万座の水源



トキワ松学園の先生方が遊びに来てくださった。今回はプライベートなので、僕も一緒に大いに楽しませていただいた2日間だった。初日は万座の水源へ。鹿沢地区PVの会の下谷会長も同行してくれた。

標高1,750m付近のタラノキの実はようやく黒く熟してきた。ハウチワカエデの紅葉も始まっている。

まずは、2001年台風ダナスで変貌した旧熊池へ。この池のエメラルドグリーンの色もだいぶ戻ってきた。真っ二つに分かれたこの池はやがて「ふたご池」とでも呼ばれるのだろう。今日から僕がそう呼ぶ。


  


霧の中、林道を進むと雨も降っていないのに林床のチシマザサに大粒の水滴が落ちてポツポツと鳴る。樹木の枝葉が空中の微小な水滴を捕らえ、それらがやがて集まって林内雨として降ってくるのだ。これを樹雨(きさめ)という。いい言葉だ。

途中、恐らく作業用のジープが溝にはまってスタックしていた。これはもう助からないのでは?

水源分岐点付近では、見たことのないキク科トウヒレン属と思われる植物があった。○○アザミ、△△ヒゴタイ、××トウヒレン…いや、図鑑に載ってないぞ?


  


まずはサブ水源へ向かう。ここに行くには万座川を渡らなくてはならないのだ。先は長い。まだ濡れたくはない。

ブナの巨木林を抜け、水源に到着。この付近ではブナの実をゲットしたかったのだが残念。手に取れる場所には成っていなかった。時期も少し遅かったようで、小動物の食痕が空しく残る。先に進もう。

ところでこのサブ水源は長年、黒湯沢であると認識していたが林野庁の施業実施計画図を見るとどうも裏明神沢である可能性が出てきた。誰に聞けば解るのやら。


  


分岐点に戻りメイン水源へ向かう。少し進むと橋があるのだがこの橋は紅葉、向かいの絶壁、足元の万座川のポットホールと景観に優れ、一度来たら忘れられない場所なのだ。

そしてブナ−ミズナラ老齢林の美しさ。ツタウルシの写真になってしまったが、本当はあの天然林の美しさを撮ってくるべきだった。樹齢500年クラスのミズナラや樹齢300年クラスのブナがごろごろしているのだ。


  


このブナ−ミズナラ老齢林で部分的に急に植生が変わり、シラカバやダケカンバの若い林になる所がある。これは崖崩れや地すべりの跡で、陽樹が素早く進入し森林の隙間を埋めたのだ。天然林は複雑なモザイク状のパッチ構造になっている。

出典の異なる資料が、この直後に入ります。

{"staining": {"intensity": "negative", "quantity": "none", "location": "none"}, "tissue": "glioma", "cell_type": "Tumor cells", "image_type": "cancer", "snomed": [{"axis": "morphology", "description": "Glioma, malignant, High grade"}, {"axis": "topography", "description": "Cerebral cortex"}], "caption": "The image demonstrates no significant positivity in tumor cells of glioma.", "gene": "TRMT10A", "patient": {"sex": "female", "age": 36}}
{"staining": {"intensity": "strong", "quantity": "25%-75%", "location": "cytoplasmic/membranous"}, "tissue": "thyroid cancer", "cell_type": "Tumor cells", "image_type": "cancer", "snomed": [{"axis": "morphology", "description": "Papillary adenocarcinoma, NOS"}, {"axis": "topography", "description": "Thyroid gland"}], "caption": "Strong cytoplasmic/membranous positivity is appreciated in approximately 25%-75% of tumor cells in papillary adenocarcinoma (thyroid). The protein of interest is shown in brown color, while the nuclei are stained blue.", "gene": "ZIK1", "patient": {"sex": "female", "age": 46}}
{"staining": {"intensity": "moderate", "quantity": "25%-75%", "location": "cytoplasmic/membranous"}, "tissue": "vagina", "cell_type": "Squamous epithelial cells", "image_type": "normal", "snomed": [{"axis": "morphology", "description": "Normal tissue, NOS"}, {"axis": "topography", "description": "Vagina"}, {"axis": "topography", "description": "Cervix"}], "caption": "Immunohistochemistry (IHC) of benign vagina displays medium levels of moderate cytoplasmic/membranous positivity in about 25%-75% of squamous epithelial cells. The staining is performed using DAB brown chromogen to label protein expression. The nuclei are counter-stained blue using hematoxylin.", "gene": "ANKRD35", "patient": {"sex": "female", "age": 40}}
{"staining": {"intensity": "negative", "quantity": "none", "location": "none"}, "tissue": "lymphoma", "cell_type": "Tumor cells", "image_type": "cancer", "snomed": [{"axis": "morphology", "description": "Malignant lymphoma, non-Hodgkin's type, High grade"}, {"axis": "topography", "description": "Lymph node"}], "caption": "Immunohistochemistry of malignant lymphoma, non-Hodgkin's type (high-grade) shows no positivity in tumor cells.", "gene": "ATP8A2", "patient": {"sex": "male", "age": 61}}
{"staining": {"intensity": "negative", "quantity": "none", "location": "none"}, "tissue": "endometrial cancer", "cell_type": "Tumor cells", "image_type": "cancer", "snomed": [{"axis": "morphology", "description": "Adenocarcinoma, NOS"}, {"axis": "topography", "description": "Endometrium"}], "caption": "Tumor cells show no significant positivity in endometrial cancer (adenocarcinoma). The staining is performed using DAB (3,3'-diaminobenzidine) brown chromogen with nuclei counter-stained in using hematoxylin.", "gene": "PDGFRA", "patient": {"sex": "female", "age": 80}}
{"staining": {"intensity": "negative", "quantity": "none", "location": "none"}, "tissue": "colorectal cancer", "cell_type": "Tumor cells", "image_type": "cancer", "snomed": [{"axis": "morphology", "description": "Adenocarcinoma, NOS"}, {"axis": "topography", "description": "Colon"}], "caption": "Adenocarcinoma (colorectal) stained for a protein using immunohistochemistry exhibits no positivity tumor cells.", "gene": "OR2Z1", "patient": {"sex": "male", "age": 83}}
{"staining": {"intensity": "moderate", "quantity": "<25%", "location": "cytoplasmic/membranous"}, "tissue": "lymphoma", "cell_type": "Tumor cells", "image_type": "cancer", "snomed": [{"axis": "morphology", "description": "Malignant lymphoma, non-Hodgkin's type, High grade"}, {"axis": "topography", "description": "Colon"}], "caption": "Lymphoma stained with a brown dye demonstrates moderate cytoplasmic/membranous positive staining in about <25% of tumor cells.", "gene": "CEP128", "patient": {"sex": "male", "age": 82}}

コハウチワカエデがはっきりとした色分けをしていて綺麗だった。

そのうち、世界最大の生物が!いつかnatureという雑誌で、ナラタケは世界最大の生物だと紹介されたそうだ。ひと株見つけるとその周辺の地下では数キロに渡って同個体とみなすこの菌が存在しているのだという。


  


そして2番目の橋へ。この橋の下のバルブを開閉する仕組みには驚嘆した。

そしてメイン水源に到着。標高1,500m付近か。

倒木の下に何かある。上から見ると「おっ!ヤマブシタケか?」と思ったがサンゴハリタケ(ヒダナシタケ目サンゴハリタケ科)の方だった。ヤマブシタケは薬効が高く、近年注目のキノコである。サンゴハリタケはそうでも無いみたい。


  


ここのハコネサンショウウオを観察していると何かの卵が出てきた。岩魚の卵ではないかと思う。しかし、ネットで調べると岩魚の卵であれば白く濁った卵は死んでしまった卵であるという。とりあえず動かした石を戻しておいた。

イワナ飼育日記↓
http://www.asahi-net.or.jp/~PP8T-TZK/siikunikki.htm

採れたてのナラタケ、チャナメムツタケ、シロナメムツタケ、ヌメリスギタケモドキで作った味噌汁とバター炒めをおかずにし、おにぎりをほおばる。

帰ってから本格的にキノコ料理に取り掛かるが、久々の料理はうまくいかず、友人のウッチーに助けを借りてようやく食べ物らしいものを作ることができた。天麩羅、醤油炒め…中でもヌメリツバタケモドキ(キシメジ科)とシロナメムツタケのおろしあえは絶品だった。

そして本当はブナの実をナッツにして飲もうとしていたが採れなかったのでもう一つのナッツ、ツノハシバミを楽しんだが、果実を包む総苞をむく時に微小なとげが手に刺さって大変だった。